An Explainable Deep Learning Framework for Mandibular Canal Segmentation from Cone Beam Computed Tomography volumes

Abstract

Cone Beam Computed Tomography (CBCT) is an indispensable imaging modality in oral radiology, offering comprehensive dental anatomical information. Accurate detection of the mandibular canal (MC), a crucial anatomical structure in the lower jaw, within CBCT volumes is essential to support clinical dentistry workflows, including diagnosis, preoperative treatment planning, and postoperative evaluation. In this study, we present a deep learning-based (DL) approach for MC segmentation using 3D U-Net and 3D Attention U-Net networks.
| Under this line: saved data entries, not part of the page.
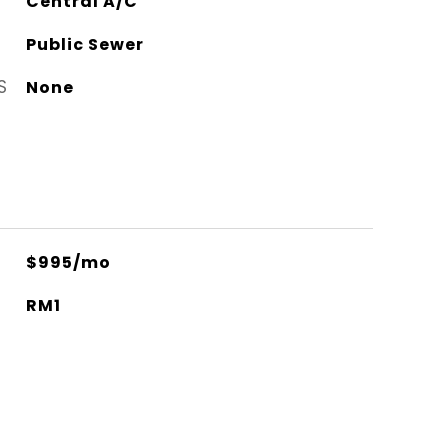
Central A/C
Public Sewer
S
None
$995/mo
RM1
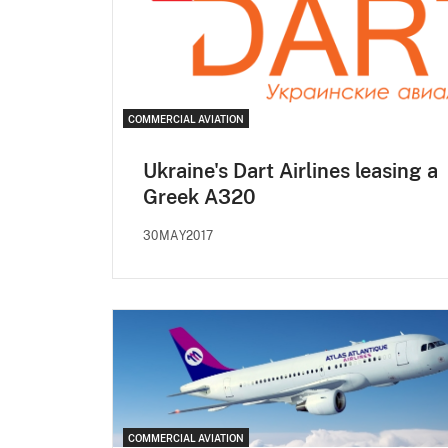
COMMERCIAL AVIATION
Ukraine's Dart Airlines leasing a
Greek A320
30MAY2017
COMMERCIAL AVIATION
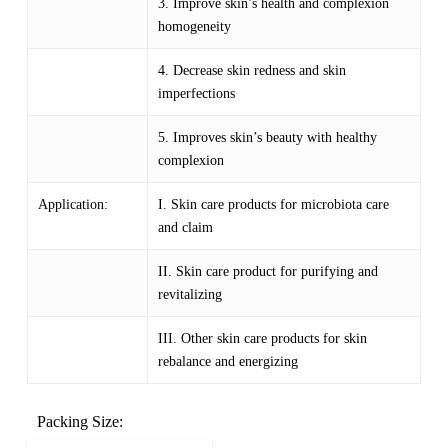
3. Improve skin’s health and complexion
homogeneity
4. Decrease skin redness and skin
imperfections
5. Improves skin’s beauty with healthy
complexion
Application:
I. Skin care products for microbiota care
and claim
II. Skin care product for purifying and
revitalizing
III. Other skin care products for skin
rebalance and energizing
Packing Size:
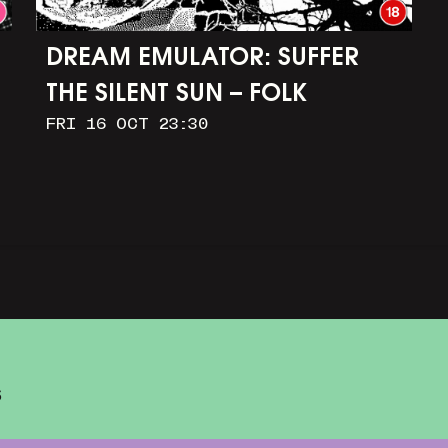
DREAM EMULATOR: SUFFER
THE SILENT SUN – FOLK
FRI 16 OCT 23:30
HORROR IN OUR DIGITAL
IMAGINATIONS
S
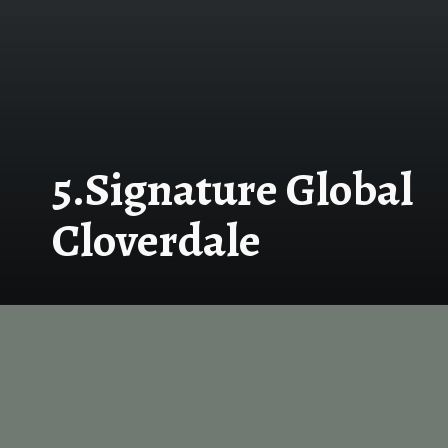
5.Signature Global
Cloverdale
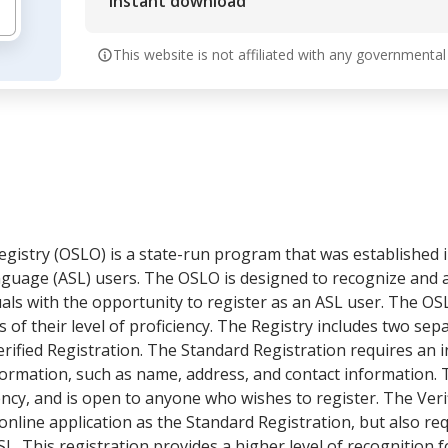
Instant download
This website is not affiliated with any governmental
stry (OSLO) is a state-run program that was established i
guage (ASL) users. The OSLO is designed to recognize and 
als with the opportunity to register as an ASL user. The O
f their level of proficiency. The Registry includes two sepa
rified Registration. The Standard Registration requires an i
formation, such as name, address, and contact information. 
ency, and is open to anyone who wishes to register. The Veri
nline application as the Standard Registration, but also req
L. This registration provides a higher level of recognition f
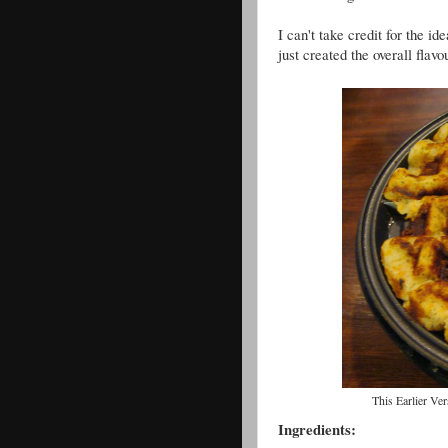
I can't take credit for the 
just created the overall flav
This Earlier V
Ingredients:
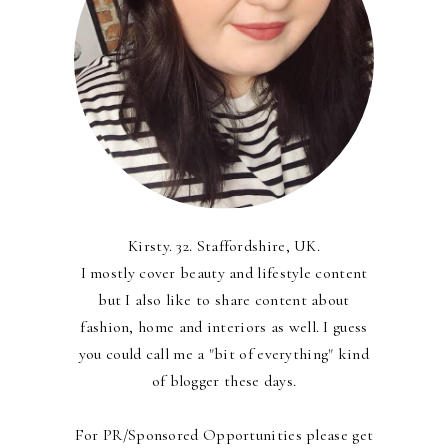
Kirsty. 32. Staffordshire, UK.
I mostly cover beauty and lifestyle content
but I also like to share content about
fashion, home and interiors as well. I guess
you could call me a "bit of everything" kind
of blogger these days.
For PR/Sponsored Opportunities please get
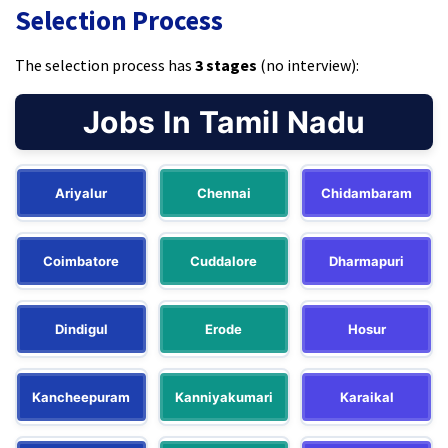
Selection Process
The selection process has
3 stages
(no interview):
Jobs In Tamil Nadu
Ariyalur
Chennai
Chidambaram
Coimbatore
Cuddalore
Dharmapuri
Dindigul
Erode
Hosur
Kancheepuram
Kanniyakumari
Karaikal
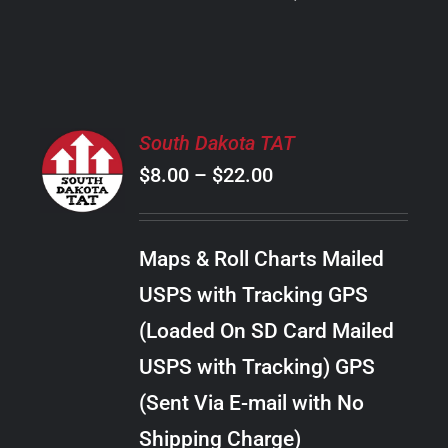
PRODUCT
PAGE
SELECT
South Dakota TAT
OPTIONS
Price
$
8.00
–
$
22.00
THIS
/
PRODUCT
range:
DETAILS
HAS
$8.00
MULTIPLE
Maps & Roll Charts Mailed
through
VARIANTS.
USPS with Tracking GPS
THE
$22.00
OPTIONS
(Loaded On SD Card Mailed
MAY
USPS with Tracking) GPS
BE
CHOSEN
(Sent Via E-mail with No
ON
Shipping Charge)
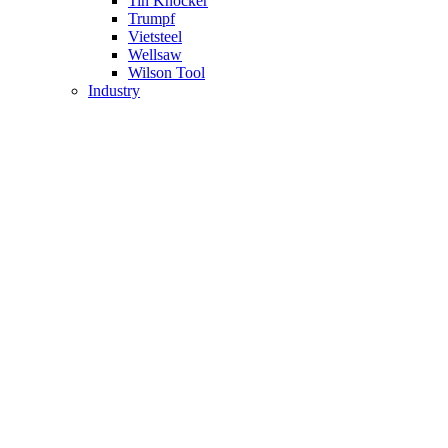
Tin Knocker
Trumpf
Vietsteel
Wellsaw
Wilson Tool
Industry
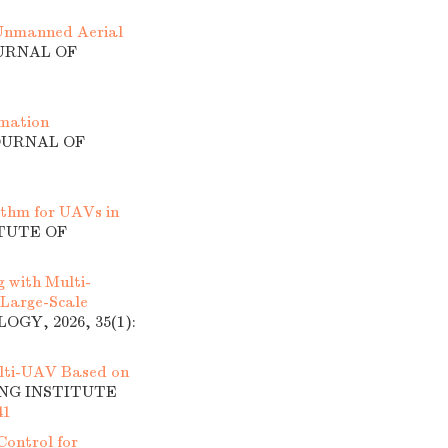
 Unmanned Aerial
OURNAL OF
rmation
JOURNAL OF
thm for UAVs in
ITUTE OF
 with Multi-
 Large-Scale
GY, 2026, 35(1):
lti-UAV Based on
ING INSTITUTE
41
Control for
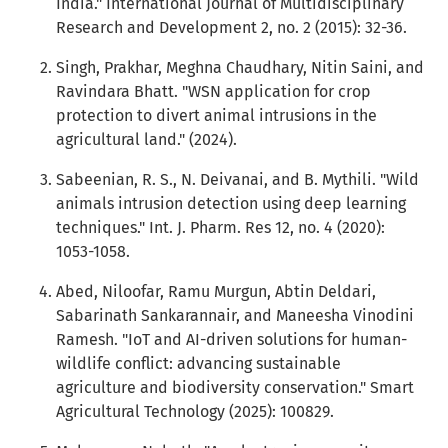
India." International Journal of Multidisciplinary
Research and Development 2, no. 2 (2015): 32-36.
Singh, Prakhar, Meghna Chaudhary, Nitin Saini, and
Ravindara Bhatt. "WSN application for crop
protection to divert animal intrusions in the
agricultural land." (2024).
Sabeenian, R. S., N. Deivanai, and B. Mythili. "Wild
animals intrusion detection using deep learning
techniques." Int. J. Pharm. Res 12, no. 4 (2020):
1053-1058.
Abed, Niloofar, Ramu Murgun, Abtin Deldari,
Sabarinath Sankarannair, and Maneesha Vinodini
Ramesh. "IoT and AI-driven solutions for human-
wildlife conflict: advancing sustainable
agriculture and biodiversity conservation." Smart
Agricultural Technology (2025): 100829.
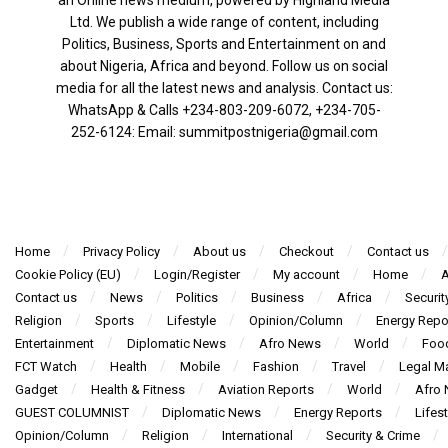
an Online news medium, powered by Highland Media
Ltd. We publish a wide range of content, including
Politics, Business, Sports and Entertainment on and
about Nigeria, Africa and beyond. Follow us on social
media for all the latest news and analysis. Contact us:
WhatsApp & Calls ‪+234-803-209-6072‬, ‪+234-705-
252-6124‬: Email: summitpostnigeria@gmail.com
Home
Privacy Policy
About us
Checkout
Contact us
Cookie Policy (EU)
Login/Register
My account
Home
A
Contact us
News
Politics
Business
Africa
Securit
Religion
Sports
Lifestyle
Opinion/Column
Energy Repo
Entertainment
Diplomatic News
Afro News
World
Foo
FCT Watch
Health
Mobile
Fashion
Travel
Legal Ma
Gadget
Health & Fitness
Aviation Reports
World
Afro
GUEST COLUMNIST
Diplomatic News
Energy Reports
Lifest
Opinion/Column
Religion
International
Security & Crime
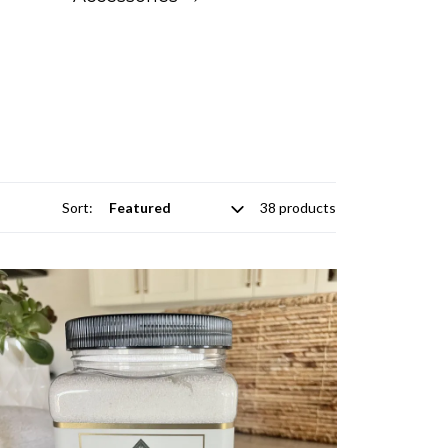
Sort:
38 products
We collected a unique dataset of CBCT scans from 20 anonymous hemisected mandibular bones, which were further processed for analysis. The samples were scanned using a CBCT scanner after inserting a wire through the whole length of the MC to identify its location in space (as a gold standard). Our experimental results demonstrate that the 3D Attention U-Net outperforms the standard 3D U-Net in detecting the MC’s location, with Dice similarity score, Precision, and Recall values of 0.65, 0.75, and 0.60, respectively. Unlike current DL-enabled methods for MC segmentation, which face deployment and trust challenges due to their ”black-box” nature, our approach incorporates a post-hoc visual explainability feature through the Grad-CAM++ (Gradient-weighted Class Activation Mapping) algorithm. This tool highlights important regions within the CBCT volumes that influence the model’s predictions, providing valuable insights into the segmentation process, and bridging the gap between cutting-edge DL technology and clinical practice.